Run the full test suite:

pytest tests/ -v

Run a specific test file:

pytest tests/test_catalog_sync.py -v

The project has ~3,590 tests. CI runs against Python 3.12 and 3.13 on every pull request (two matrix jobs). Python 3.11 is added on the nightly scheduled run. A PR cannot be merged until all matrix jobs pass.

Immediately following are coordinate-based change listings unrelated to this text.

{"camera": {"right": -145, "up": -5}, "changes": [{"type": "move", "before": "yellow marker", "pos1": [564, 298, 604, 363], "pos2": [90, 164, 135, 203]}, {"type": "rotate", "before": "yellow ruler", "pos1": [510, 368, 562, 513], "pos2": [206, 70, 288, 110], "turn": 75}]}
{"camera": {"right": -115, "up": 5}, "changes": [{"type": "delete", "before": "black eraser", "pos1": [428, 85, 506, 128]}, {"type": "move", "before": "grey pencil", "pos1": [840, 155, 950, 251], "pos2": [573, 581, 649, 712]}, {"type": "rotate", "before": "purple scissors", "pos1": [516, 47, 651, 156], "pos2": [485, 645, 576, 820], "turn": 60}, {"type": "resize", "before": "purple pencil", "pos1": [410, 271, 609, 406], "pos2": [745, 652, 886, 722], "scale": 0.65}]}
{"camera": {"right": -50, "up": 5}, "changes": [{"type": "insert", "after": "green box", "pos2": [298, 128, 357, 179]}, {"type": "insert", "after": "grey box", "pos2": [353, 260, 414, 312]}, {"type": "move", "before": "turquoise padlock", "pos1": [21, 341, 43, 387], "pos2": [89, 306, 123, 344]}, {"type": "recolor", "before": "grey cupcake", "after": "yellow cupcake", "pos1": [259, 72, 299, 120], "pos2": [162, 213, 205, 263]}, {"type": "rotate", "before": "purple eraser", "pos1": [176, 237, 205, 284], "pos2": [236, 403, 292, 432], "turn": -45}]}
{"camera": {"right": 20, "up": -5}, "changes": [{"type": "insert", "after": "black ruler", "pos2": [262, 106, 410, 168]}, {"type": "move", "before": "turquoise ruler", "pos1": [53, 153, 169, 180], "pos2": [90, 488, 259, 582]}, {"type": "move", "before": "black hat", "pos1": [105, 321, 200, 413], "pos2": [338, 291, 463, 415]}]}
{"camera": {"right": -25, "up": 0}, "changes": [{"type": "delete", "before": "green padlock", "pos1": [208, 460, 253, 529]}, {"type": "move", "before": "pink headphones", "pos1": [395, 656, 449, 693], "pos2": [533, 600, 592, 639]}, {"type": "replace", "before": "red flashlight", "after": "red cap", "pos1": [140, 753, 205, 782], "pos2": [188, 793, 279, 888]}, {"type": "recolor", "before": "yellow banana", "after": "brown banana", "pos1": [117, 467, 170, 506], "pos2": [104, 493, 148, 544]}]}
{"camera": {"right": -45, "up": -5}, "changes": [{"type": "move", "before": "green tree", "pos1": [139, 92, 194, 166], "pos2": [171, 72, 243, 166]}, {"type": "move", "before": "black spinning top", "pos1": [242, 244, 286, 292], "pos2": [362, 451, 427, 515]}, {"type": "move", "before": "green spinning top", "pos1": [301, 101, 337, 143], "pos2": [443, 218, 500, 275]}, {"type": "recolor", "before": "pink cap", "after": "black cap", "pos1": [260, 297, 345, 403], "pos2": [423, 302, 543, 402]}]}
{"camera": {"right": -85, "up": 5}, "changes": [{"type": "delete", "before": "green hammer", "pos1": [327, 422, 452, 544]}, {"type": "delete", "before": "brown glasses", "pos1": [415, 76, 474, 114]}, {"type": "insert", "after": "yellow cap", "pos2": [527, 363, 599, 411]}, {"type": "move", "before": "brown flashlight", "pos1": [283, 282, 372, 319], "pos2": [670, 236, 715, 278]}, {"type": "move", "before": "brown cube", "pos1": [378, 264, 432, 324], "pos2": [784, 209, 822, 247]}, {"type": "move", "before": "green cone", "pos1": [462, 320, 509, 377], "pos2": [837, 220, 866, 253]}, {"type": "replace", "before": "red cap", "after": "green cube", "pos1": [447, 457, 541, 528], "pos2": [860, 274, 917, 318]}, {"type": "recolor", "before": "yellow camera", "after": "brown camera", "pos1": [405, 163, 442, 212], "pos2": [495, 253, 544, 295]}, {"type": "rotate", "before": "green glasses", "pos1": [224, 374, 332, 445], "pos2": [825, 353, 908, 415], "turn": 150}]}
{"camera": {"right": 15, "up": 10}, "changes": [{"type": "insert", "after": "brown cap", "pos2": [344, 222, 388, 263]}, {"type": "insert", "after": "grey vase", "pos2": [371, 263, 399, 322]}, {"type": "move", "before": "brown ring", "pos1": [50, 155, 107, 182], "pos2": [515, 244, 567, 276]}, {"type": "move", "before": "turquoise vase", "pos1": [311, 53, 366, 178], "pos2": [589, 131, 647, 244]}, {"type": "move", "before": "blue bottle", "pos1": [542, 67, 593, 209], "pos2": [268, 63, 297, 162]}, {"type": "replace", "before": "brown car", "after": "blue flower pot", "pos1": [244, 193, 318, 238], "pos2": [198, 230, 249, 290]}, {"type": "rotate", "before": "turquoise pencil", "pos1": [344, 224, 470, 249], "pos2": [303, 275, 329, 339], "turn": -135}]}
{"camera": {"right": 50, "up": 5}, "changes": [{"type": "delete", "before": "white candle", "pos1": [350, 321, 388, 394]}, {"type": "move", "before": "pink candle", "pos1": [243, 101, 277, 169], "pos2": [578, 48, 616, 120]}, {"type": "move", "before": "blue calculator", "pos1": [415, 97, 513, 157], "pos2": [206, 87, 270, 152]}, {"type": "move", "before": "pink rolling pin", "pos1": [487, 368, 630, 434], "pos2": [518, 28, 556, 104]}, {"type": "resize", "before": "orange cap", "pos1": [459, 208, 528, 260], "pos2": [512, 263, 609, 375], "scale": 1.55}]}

When adding a feature, add tests that cover the new behaviour. When fixing a bug, add a regression test.


Architecture Overview

tinyagentos/
  app.py               # FastAPI application factory, lifespan, route registration
  config.py            # Platform config, hardware detection
  routes/              # One module per feature area (86 route modules)
  templates/           # Minimal: only agent_debugger.html remains (frontend is a React SPA)
  channel_hub/         # Framework-agnostic messaging (6 connectors + message router)
  adapters/            # Framework adapters (15 adapters, ~25 lines each)
  cluster/             # Distributed compute (worker registration, task routing, optimiser)
  worker/              # Cross-platform worker apps (system tray, Android, iOS)
  stores/              # Data access layer (SQLite via aiosqlite)
app-catalog/           # YAML manifests for installable apps (108 apps)
tests/                 # pytest test suite (~3,590 tests)

Routes are registered in app.py. Route modules access stores via request.app.state (dependency injection set up in the app lifespan) — they do not import stores directly. The frontend is a React SPA; templates/ is minimal and only used for the agent debugger page.